Parts of southern Madagascar are under the worst drought conditions since at least 1981. The region is now in its fifth year of drought which wiped out harvests and hampered access to food. In three months to January 2021, there was less than 50% of the normal quantity of rainfall. In addition, up to 60% of harvests are expected to be lost in the coming months.
Southern Madagascar recorded another below-average cumulative rainfall this season, particularly in the Alaotra Mangoro, Analamanga, Haute Matsiatra, and Ihorombe regions.
This is the fifth below-average rainy season reported in southern Madagascar in the last six years, with the Grand Sud affected by its most severe drought since 1981.
The worst affected are children and women, with three out of four children quitting school, mostly to help their parents forage for food.
As of May 12, there are at least 70 000 children who are acutely malnourished and the number is rising daily, Welthungerhilfe (WHH) reports.
If rapid emergency assistance is not provided, there is a risk that the famine will spread, endangering the lives of up to a million people, WHH said.
Marlene Müller, WHH Programme Director described the situation in the south as dramatic.
"Our colleagues in the south report that some fields have turned to dust and sand because of the lack of rain," said Müller.

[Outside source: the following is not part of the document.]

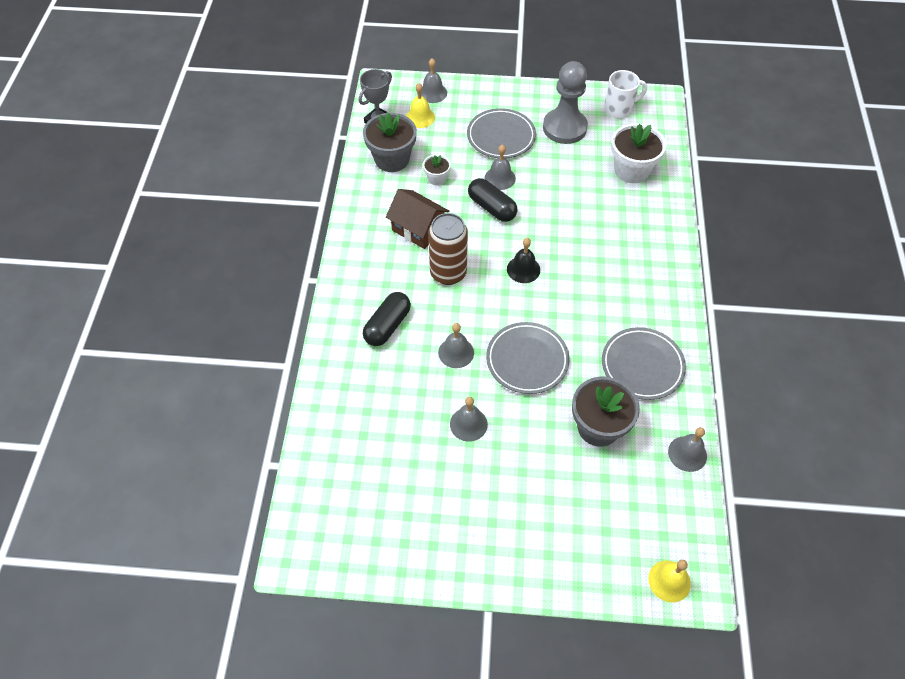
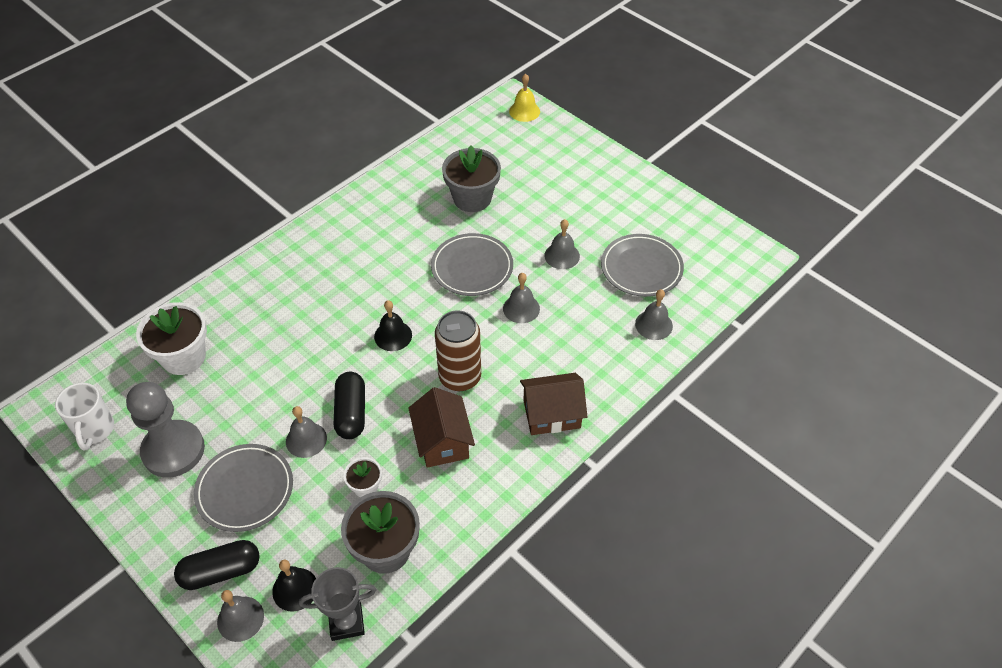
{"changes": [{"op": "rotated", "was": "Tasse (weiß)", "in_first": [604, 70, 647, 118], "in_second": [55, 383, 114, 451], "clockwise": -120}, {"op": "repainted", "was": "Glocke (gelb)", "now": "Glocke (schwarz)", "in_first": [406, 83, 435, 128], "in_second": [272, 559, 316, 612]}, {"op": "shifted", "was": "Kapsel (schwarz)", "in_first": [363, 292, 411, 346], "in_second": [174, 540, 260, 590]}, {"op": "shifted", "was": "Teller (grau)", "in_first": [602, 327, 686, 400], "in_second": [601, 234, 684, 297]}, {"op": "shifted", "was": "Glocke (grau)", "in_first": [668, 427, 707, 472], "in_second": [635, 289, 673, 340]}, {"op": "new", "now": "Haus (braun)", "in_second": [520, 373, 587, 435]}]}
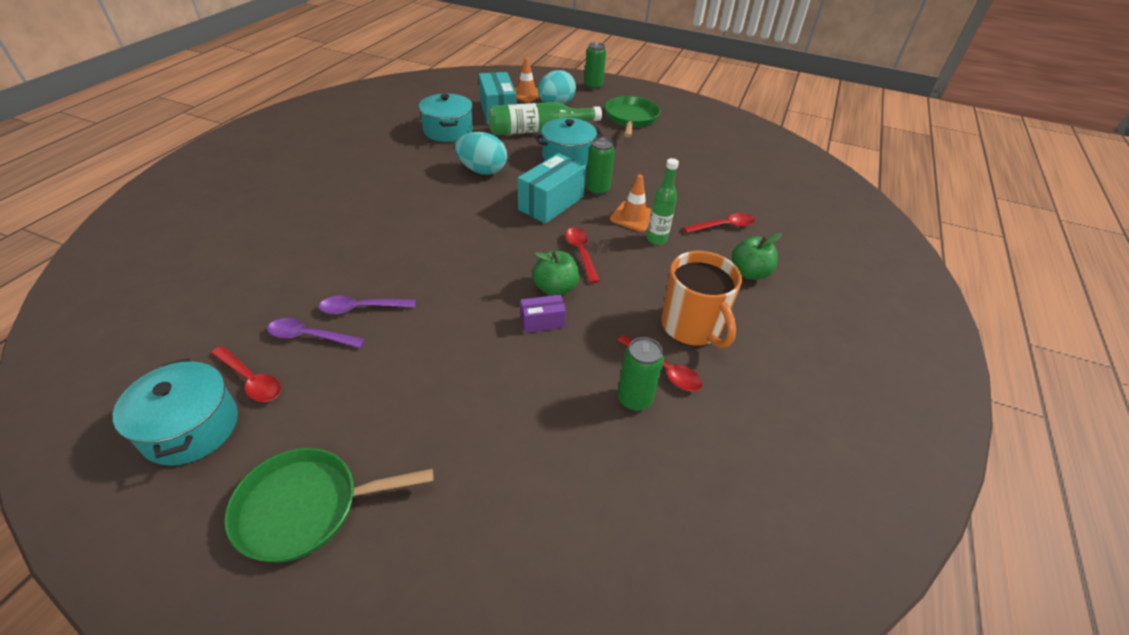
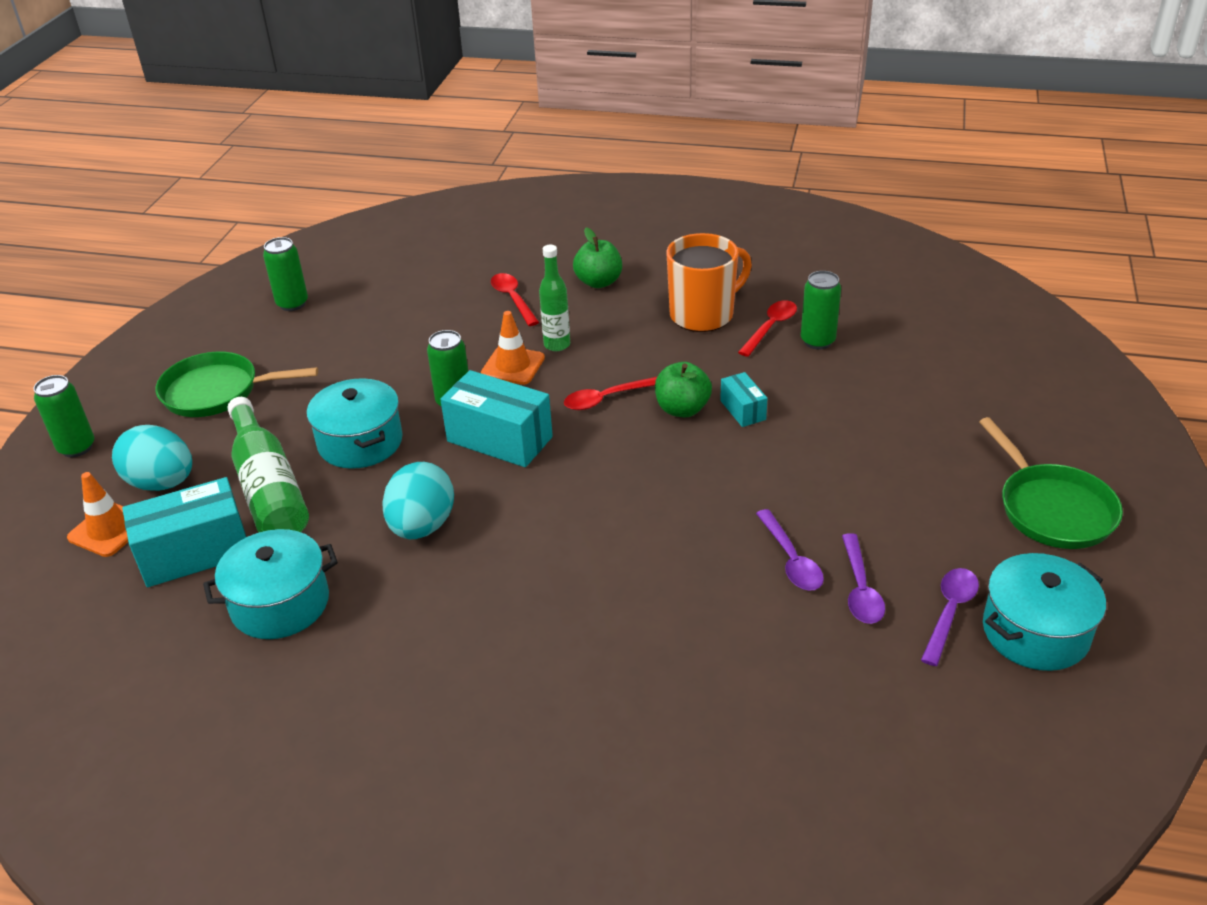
{"changes": [{"op": "repainted", "was": "Schachtel (lila)", "now": "Schachtel (türkis)", "in_first": [521, 295, 566, 333], "in_second": [720, 372, 768, 427]}, {"op": "repainted", "was": "Löffel (rot)", "now": "Löffel (lila)", "in_first": [211, 346, 281, 402], "in_second": [921, 568, 979, 666]}, {"op": "new", "now": "Dose (grün)", "in_second": [263, 237, 308, 311]}]}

"The small farmers normally harvest their crops at this time of year to feed their families. Instead, the children must go hungry because they are not getting enough to eat. People are feeding on leaves, berries, and locusts. The small farming families have no way to get enough healthy food, or to earn an income."
"They have no reserves left. Without rapid assistance from outside, they are threatened by starvation."
Over the past six years — 2015/16 – 2020/21 — southern Madagascar has experienced five below-average rainy seasons. The past two consecutive below-average seasons have led to a severe reduction in staple food production and declined livestock herd size and body condition, FEWS reported.